WHAT IS REQUIRED: Please filter the data below down to the lines holding the string "Illinois".

RECORDS PROVIDED:
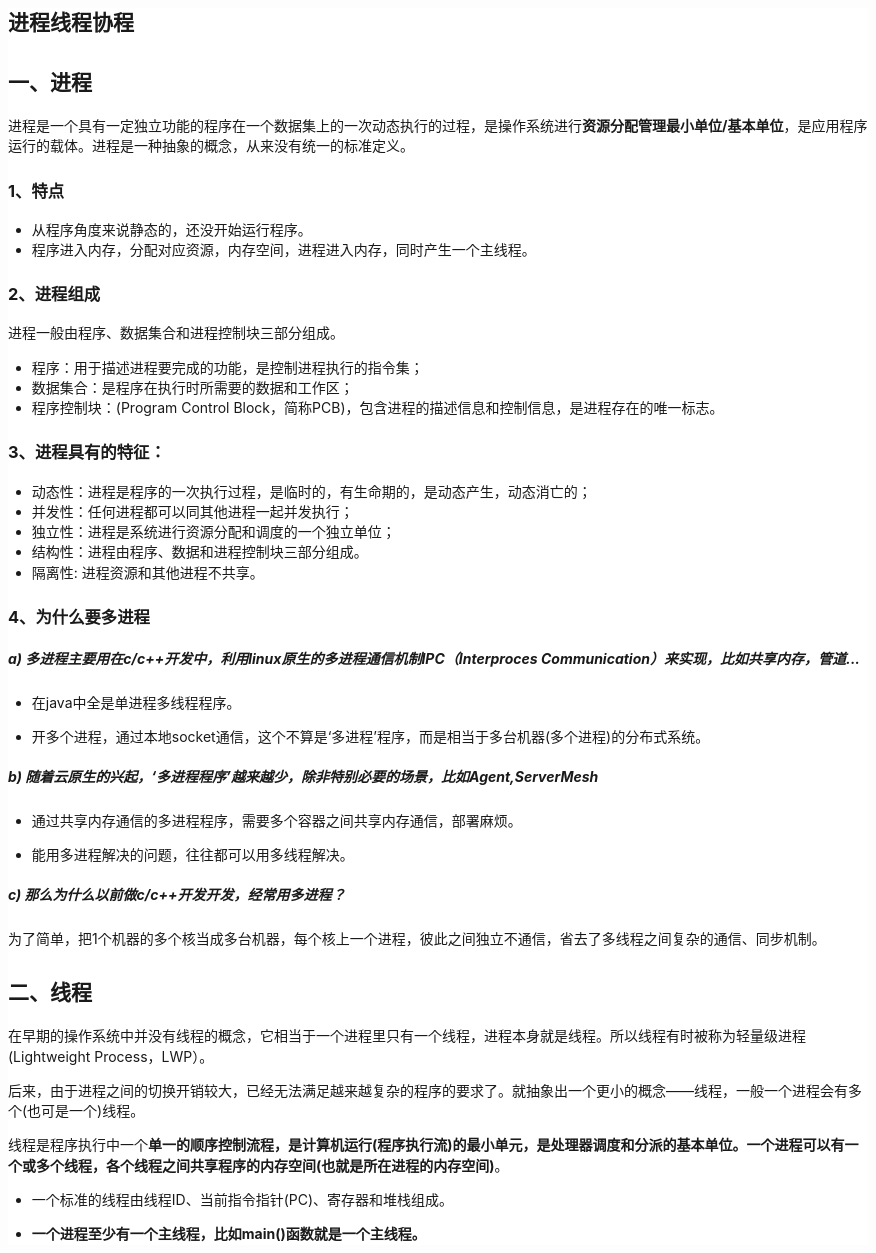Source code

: ## 进程线程协程
## 一、进程
进程是一个具有一定独立功能的程序在一个数据集上的一次动态执行的过程，是操作系统进行**资源分配管理最小单位/基本单位**，是应用程序运行的载体。进程是一种抽象的概念，从来没有统一的标准定义。

### 1、特点
* 从程序角度来说静态的，还没开始运行程序。
* 程序进入内存，分配对应资源，内存空间，进程进入内存，同时产生一个主线程。

### 2、进程组成

进程一般由程序、数据集合和进程控制块三部分组成。
* 程序：用于描述进程要完成的功能，是控制进程执行的指令集；
* 数据集合：是程序在执行时所需要的数据和工作区；
* 程序控制块：(Program Control Block，简称PCB)，包含进程的描述信息和控制信息，是进程存在的唯一标志。

### 3、进程具有的特征：
* 动态性：进程是程序的一次执行过程，是临时的，有生命期的，是动态产生，动态消亡的；
* 并发性：任何进程都可以同其他进程一起并发执行；
* 独立性：进程是系统进行资源分配和调度的一个独立单位；
* 结构性：进程由程序、数据和进程控制块三部分组成。
* 隔离性: 进程资源和其他进程不共享。

### 4、为什么要多进程

##### a) 多进程主要用在c/c++开发中，利用linux原生的多进程通信机制IPC（Interproces Communication）来实现，比如共享内存，管道...

* 在java中全是单进程多线程程序。

* 开多个进程，通过本地socket通信，这个不算是‘多进程’程序，而是相当于多台机器(多个进程)的分布式系统。

##### b) 随着云原生的兴起，‘多进程程序’越来越少，除非特别必要的场景，比如Agent,ServerMesh

* 通过共享内存通信的多进程程序，需要多个容器之间共享内存通信，部署麻烦。

* 能用多进程解决的问题，往往都可以用多线程解决。

##### c) 那么为什么以前做c/c++开发开发，经常用多进程？
为了简单，把1个机器的多个核当成多台机器，每个核上一个进程，彼此之间独立不通信，省去了多线程之间复杂的通信、同步机制。

## 二、线程
在早期的操作系统中并没有线程的概念，它相当于一个进程里只有一个线程，进程本身就是线程。所以线程有时被称为轻量级进程(Lightweight Process，LWP）。

后来，由于进程之间的切换开销较大，已经无法满足越来越复杂的程序的要求了。就抽象出一个更小的概念——线程，一般一个进程会有多个(也可是一个)线程。

线程是程序执行中一个**单一的顺序控制流程，是计算机运行(程序执行流)的最小单元，是处理器调度和分派的基本单位。一个进程可以有一个或多个线程，各个线程之间共享程序的内存空间(也就是所在进程的内存空间)**。

* 一个标准的线程由线程ID、当前指令指针(PC)、寄存器和堆栈组成。

* **一个进程至少有一个主线程，比如main()函数就是一个主线程。**

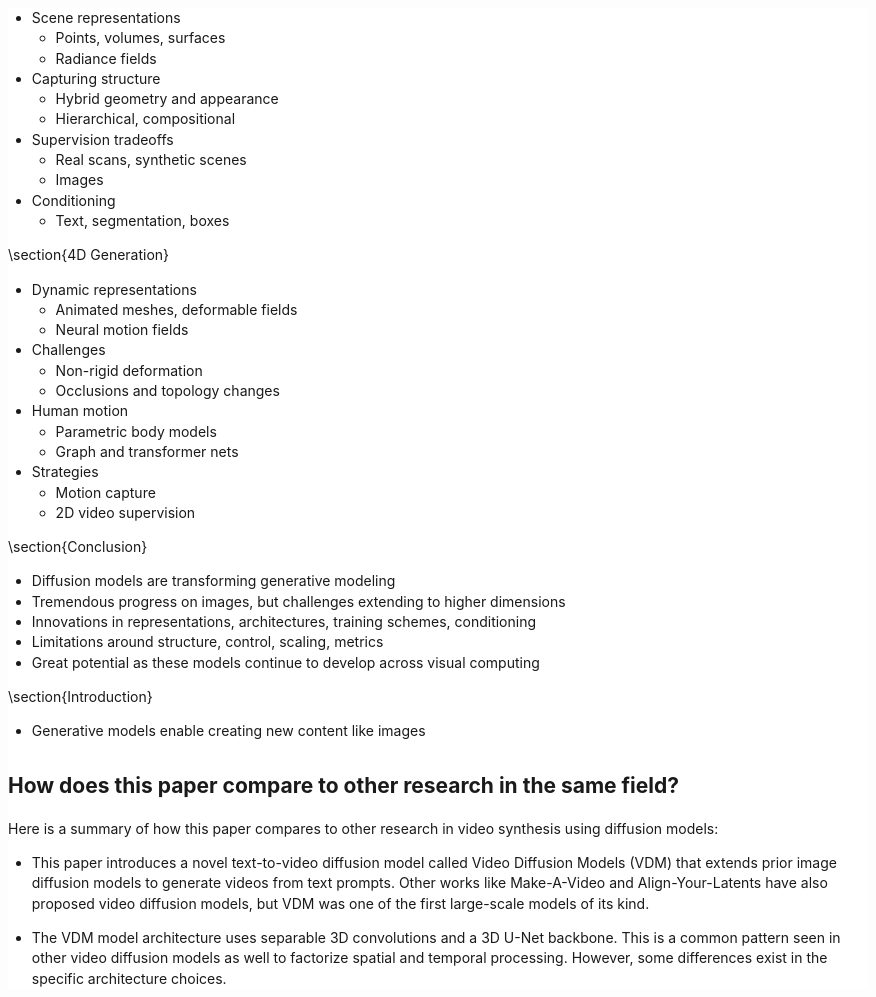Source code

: - Scene representations
  - Points, volumes, surfaces
  - Radiance fields 
- Capturing structure
  - Hybrid geometry and appearance
  - Hierarchical, compositional  
- Supervision tradeoffs
  - Real scans, synthetic scenes
  - Images
- Conditioning
  - Text, segmentation, boxes

\section{4D Generation}

- Dynamic representations
  - Animated meshes, deformable fields
  - Neural motion fields
- Challenges
  - Non-rigid deformation
  - Occlusions and topology changes
- Human motion
  - Parametric body models
  - Graph and transformer nets
- Strategies
  - Motion capture
  - 2D video supervision
  
\section{Conclusion}

- Diffusion models are transforming generative modeling
- Tremendous progress on images, but challenges extending to higher dimensions
- Innovations in representations, architectures, training schemes, conditioning
- Limitations around structure, control, scaling, metrics
- Great potential as these models continue to develop across visual computing
  
\section{Introduction}

- Generative models enable creating new content like images


## How does this paper compare to other research in the same field?

 Here is a summary of how this paper compares to other research in video synthesis using diffusion models:

- This paper introduces a novel text-to-video diffusion model called Video Diffusion Models (VDM) that extends prior image diffusion models to generate videos from text prompts. Other works like Make-A-Video and Align-Your-Latents have also proposed video diffusion models, but VDM was one of the first large-scale models of its kind.

- The VDM model architecture uses separable 3D convolutions and a 3D U-Net backbone. This is a common pattern seen in other video diffusion models as well to factorize spatial and temporal processing. However, some differences exist in the specific architecture choices.
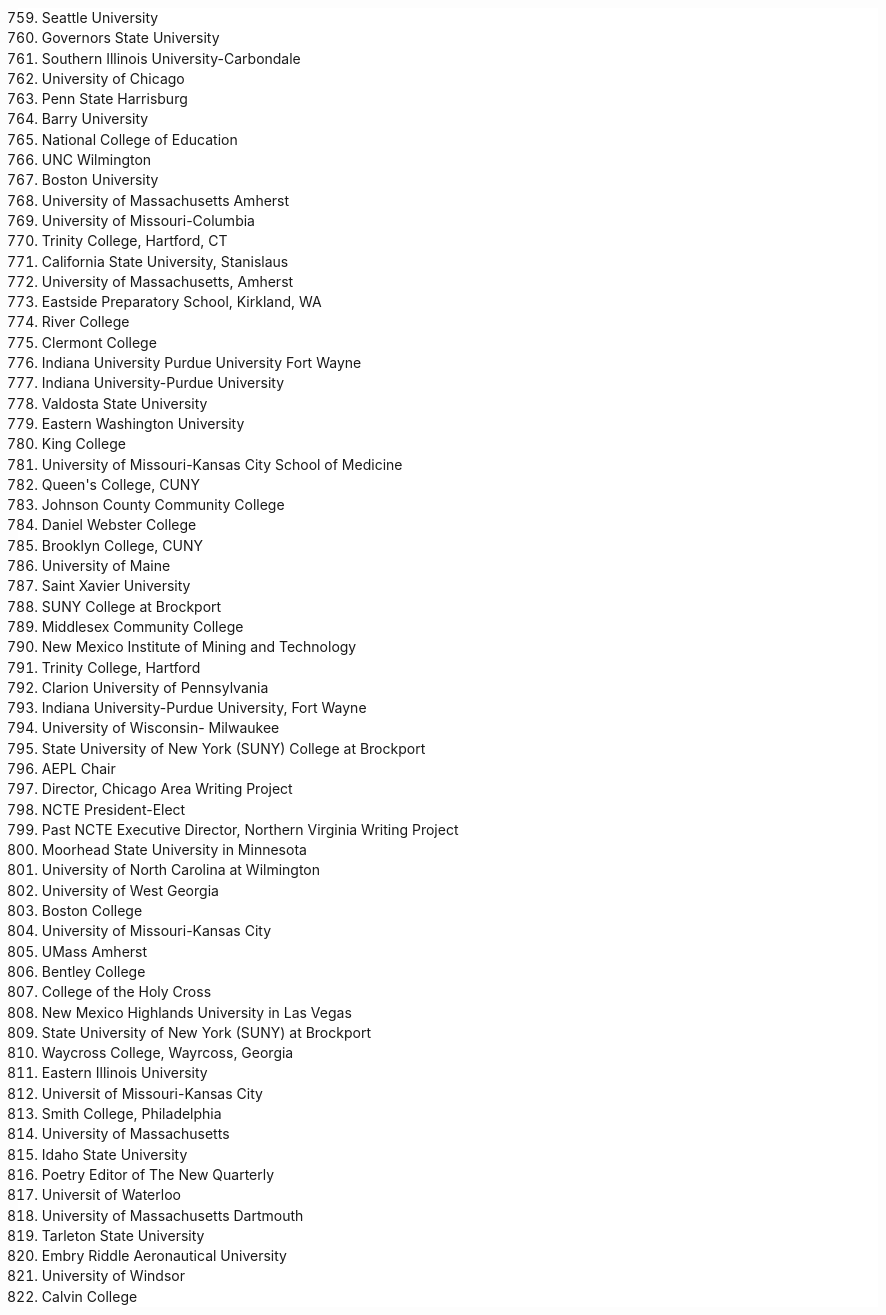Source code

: 759. Seattle University
760. Governors State University
761. Southern Illinois University-Carbondale
762. University of Chicago
763. Penn State Harrisburg
764. Barry University
765. National College of Education
766. UNC Wilmington
767. Boston University
768. University of Massachusetts Amherst
769. University of Missouri-Columbia
770. Trinity College, Hartford, CT
771. California State University, Stanislaus
772. University of Massachusetts, Amherst
773. Eastside Preparatory School, Kirkland, WA
774. River College
775. Clermont College
776. Indiana University Purdue University Fort Wayne
777. Indiana University-Purdue University
778. Valdosta State University
779. Eastern Washington University
780. King College
781. University of Missouri-Kansas City School of Medicine
782. Queen's College, CUNY
783. Johnson County Community College
784. Daniel Webster College
785. Brooklyn College, CUNY
786. University of Maine
787. Saint Xavier University
788. SUNY College at Brockport
789. Middlesex Community College
790. New Mexico Institute of Mining and Technology
791. Trinity College, Hartford
792. Clarion University of Pennsylvania
793. Indiana University-Purdue University, Fort Wayne
794. University of Wisconsin- Milwaukee
795. State University of New York (SUNY) College at Brockport
796. AEPL Chair
797. Director, Chicago Area Writing Project
798. NCTE President-Elect
799. Past NCTE Executive Director, Northern Virginia Writing Project
800. Moorhead State University in Minnesota
801. University of North Carolina at Wilmington
802. University of West Georgia
803. Boston College
804. University of Missouri-Kansas City
805. UMass Amherst
806. Bentley College
807. College of the Holy Cross
808. New Mexico Highlands University in Las Vegas
809. State University of New York (SUNY) at Brockport
810. Waycross College, Wayrcoss, Georgia
811. Eastern Illinois University
812. Universit of Missouri-Kansas City
813. Smith College, Philadelphia
814. University of Massachusetts
815. Idaho State University
816. Poetry Editor of The New Quarterly
817. Universit of Waterloo
818. University of Massachusetts Dartmouth
819. Tarleton State University
820. Embry Riddle Aeronautical University
821. University of Windsor
822. Calvin College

RESPONSE TO THE EXERCISE:
761. Southern Illinois University-Carbondale
811. Eastern Illinois University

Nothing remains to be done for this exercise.